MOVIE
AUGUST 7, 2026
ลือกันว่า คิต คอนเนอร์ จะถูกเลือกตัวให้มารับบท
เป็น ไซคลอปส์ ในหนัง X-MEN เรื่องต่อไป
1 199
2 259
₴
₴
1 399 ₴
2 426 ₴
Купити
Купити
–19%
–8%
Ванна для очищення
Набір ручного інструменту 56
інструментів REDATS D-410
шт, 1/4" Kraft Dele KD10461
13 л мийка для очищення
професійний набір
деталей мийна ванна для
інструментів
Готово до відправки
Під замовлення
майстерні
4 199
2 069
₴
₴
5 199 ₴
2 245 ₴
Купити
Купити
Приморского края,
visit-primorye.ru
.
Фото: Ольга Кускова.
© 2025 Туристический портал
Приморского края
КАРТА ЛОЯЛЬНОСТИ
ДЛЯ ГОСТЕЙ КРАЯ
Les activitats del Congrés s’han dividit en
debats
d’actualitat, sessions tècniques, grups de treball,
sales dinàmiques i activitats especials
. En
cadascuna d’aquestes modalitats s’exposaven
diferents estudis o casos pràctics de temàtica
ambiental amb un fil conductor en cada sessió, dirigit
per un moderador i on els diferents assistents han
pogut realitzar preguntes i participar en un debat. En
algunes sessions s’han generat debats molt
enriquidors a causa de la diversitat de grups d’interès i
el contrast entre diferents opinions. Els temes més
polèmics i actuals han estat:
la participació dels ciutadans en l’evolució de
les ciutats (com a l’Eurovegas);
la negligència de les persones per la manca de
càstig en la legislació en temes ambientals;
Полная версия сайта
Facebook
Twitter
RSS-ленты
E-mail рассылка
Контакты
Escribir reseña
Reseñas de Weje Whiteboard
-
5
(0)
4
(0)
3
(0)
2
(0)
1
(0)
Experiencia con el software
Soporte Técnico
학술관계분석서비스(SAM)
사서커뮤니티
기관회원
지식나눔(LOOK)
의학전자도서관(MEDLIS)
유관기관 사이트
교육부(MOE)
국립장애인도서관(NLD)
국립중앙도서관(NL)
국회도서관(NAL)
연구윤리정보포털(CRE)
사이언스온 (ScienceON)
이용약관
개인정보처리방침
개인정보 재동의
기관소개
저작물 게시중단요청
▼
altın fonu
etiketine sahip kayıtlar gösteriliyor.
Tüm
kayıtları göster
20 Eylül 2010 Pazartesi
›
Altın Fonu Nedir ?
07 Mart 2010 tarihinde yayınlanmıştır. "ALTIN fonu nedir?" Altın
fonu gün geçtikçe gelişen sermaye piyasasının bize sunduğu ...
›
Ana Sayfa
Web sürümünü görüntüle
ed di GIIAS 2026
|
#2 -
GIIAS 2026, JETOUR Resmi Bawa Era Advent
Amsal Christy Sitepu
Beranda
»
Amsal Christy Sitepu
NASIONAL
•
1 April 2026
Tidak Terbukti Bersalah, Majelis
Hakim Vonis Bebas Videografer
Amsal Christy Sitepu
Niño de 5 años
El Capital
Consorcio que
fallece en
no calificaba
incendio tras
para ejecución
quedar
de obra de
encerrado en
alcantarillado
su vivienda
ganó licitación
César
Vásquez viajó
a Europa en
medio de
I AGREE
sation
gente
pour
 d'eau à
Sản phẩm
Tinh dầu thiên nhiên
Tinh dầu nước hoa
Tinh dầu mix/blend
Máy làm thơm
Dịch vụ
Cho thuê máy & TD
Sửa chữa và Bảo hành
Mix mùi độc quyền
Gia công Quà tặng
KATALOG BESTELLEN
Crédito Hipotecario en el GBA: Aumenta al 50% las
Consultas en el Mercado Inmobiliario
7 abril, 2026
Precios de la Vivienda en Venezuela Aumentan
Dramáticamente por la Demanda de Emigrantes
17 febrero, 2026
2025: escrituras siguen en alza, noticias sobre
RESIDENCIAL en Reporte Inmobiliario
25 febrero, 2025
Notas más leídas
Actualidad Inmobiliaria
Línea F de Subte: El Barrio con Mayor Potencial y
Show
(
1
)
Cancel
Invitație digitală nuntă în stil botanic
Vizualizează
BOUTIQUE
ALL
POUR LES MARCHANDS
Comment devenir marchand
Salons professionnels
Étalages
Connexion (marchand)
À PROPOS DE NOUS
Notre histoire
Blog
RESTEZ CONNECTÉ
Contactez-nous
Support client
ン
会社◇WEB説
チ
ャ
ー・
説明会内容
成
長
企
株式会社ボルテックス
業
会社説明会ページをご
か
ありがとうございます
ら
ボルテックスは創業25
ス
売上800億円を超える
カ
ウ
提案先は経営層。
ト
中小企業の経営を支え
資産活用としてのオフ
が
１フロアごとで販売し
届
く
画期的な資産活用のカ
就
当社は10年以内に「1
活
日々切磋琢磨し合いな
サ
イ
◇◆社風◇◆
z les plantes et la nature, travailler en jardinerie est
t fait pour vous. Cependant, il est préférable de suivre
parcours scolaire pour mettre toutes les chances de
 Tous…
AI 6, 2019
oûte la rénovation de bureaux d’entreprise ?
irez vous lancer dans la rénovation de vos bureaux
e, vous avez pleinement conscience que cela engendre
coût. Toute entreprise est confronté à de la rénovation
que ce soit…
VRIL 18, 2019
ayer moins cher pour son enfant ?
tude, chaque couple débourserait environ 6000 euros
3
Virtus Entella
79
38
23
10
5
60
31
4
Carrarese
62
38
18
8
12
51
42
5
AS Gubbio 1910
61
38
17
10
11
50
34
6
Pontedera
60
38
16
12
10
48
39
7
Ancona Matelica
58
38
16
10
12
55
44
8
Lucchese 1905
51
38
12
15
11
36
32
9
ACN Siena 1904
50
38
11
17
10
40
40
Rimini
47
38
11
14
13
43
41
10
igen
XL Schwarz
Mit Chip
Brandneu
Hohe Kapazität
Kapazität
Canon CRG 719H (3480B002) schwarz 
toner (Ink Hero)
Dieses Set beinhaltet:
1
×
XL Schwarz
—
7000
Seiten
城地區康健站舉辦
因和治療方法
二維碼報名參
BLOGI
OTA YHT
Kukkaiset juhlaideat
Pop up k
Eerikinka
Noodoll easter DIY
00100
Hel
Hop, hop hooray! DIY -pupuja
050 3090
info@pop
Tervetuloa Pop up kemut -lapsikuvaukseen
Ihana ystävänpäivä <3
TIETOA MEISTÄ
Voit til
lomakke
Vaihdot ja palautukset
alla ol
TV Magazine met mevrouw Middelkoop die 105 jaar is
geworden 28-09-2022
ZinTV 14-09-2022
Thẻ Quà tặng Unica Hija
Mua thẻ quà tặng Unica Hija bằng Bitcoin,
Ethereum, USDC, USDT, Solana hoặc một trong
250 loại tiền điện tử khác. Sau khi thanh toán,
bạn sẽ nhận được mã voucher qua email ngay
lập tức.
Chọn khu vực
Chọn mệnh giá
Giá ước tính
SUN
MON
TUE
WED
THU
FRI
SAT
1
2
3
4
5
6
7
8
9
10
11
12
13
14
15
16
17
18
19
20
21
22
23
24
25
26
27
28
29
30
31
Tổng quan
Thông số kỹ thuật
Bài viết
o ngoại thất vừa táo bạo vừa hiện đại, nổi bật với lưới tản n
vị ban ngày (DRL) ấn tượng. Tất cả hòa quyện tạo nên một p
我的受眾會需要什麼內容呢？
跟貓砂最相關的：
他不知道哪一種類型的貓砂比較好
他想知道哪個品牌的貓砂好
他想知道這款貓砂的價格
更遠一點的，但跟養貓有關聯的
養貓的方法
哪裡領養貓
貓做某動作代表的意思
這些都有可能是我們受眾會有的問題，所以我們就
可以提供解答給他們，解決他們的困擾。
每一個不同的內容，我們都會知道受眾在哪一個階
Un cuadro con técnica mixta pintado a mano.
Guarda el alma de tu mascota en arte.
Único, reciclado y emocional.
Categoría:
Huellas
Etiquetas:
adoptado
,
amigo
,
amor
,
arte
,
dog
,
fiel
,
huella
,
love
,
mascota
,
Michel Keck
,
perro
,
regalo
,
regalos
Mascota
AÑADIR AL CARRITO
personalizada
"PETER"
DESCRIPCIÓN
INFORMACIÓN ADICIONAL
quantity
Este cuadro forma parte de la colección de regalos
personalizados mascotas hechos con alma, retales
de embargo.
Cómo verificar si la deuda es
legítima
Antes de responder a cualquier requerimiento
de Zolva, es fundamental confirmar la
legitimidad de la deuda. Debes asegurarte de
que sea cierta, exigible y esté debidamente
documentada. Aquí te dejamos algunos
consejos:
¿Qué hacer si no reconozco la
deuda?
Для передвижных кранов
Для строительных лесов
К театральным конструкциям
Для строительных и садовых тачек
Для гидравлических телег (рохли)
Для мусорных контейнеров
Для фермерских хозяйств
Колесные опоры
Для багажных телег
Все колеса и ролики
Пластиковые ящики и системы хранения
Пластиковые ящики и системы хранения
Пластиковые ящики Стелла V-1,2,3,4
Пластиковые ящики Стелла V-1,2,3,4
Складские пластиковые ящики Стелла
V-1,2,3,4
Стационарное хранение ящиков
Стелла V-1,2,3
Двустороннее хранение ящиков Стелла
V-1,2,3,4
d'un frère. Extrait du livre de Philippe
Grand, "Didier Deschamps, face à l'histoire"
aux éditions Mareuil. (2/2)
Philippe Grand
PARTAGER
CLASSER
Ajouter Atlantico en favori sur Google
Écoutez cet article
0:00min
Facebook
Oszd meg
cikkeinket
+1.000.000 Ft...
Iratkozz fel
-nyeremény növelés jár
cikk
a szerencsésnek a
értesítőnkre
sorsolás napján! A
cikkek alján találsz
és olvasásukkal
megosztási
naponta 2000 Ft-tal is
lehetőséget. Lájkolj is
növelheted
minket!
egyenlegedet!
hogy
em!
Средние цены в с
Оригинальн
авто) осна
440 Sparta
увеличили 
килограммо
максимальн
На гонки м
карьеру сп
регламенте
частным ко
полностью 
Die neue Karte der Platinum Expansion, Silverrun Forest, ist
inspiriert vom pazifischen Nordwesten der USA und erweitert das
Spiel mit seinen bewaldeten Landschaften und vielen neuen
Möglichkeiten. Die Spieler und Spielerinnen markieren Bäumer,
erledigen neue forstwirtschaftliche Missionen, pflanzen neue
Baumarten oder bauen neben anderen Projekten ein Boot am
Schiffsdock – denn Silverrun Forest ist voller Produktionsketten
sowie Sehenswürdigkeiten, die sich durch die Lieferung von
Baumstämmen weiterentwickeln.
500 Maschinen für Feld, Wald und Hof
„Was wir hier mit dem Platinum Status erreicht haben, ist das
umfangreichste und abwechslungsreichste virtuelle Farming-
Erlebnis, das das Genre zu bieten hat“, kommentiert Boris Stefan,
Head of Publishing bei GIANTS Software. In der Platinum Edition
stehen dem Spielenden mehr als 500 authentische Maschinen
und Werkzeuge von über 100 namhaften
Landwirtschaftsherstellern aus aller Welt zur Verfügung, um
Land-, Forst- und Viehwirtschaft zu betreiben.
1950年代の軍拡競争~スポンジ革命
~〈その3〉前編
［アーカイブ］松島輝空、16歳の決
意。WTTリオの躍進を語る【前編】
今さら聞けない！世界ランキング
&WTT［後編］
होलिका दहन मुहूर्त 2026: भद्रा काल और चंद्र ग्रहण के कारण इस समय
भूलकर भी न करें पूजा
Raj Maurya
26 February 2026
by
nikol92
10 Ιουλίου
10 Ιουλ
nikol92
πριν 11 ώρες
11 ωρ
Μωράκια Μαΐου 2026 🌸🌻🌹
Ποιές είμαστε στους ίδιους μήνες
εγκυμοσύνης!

◇ ◇ ◇ ◇ ◇

ACTIVITY
Quote the lines word for word, from the first one through the line containing "la participació dels".

SOLUTION FOR THIS EXERCISE
MOVIE
AUGUST 7, 2026
ลือกันว่า คิต คอนเนอร์ จะถูกเลือกตัวให้มารับบท
เป็น ไซคลอปส์ ในหนัง X-MEN เรื่องต่อไป
1 199
2 259
₴
₴
1 399 ₴
2 426 ₴
Купити
Купити
–19%
–8%
Ванна для очищення
Набір ручного інструменту 56
інструментів REDATS D-410
шт, 1/4" Kraft Dele KD10461
13 л мийка для очищення
професійний набір
деталей мийна ванна для
інструментів
Готово до відправки
Під замовлення
майстерні
4 199
2 069
₴
₴
5 199 ₴
2 245 ₴
Купити
Купити
Приморского края,
visit-primorye.ru
.
Фото: Ольга Кускова.
© 2025 Туристический портал
Приморского края
КАРТА ЛОЯЛЬНОСТИ
ДЛЯ ГОСТЕЙ КРАЯ
Les activitats del Congrés s’han dividit en
debats
d’actualitat, sessions tècniques, grups de treball,
sales dinàmiques i activitats especials
. En
cadascuna d’aquestes modalitats s’exposaven
diferents estudis o casos pràctics de temàtica
ambiental amb un fil conductor en cada sessió, dirigit
per un moderador i on els diferents assistents han
pogut realitzar preguntes i participar en un debat. En
algunes sessions s’han generat debats molt
enriquidors a causa de la diversitat de grups d’interès i
el contrast entre diferents opinions. Els temes més
polèmics i actuals han estat:
la participació dels ciutadans en l’evolució de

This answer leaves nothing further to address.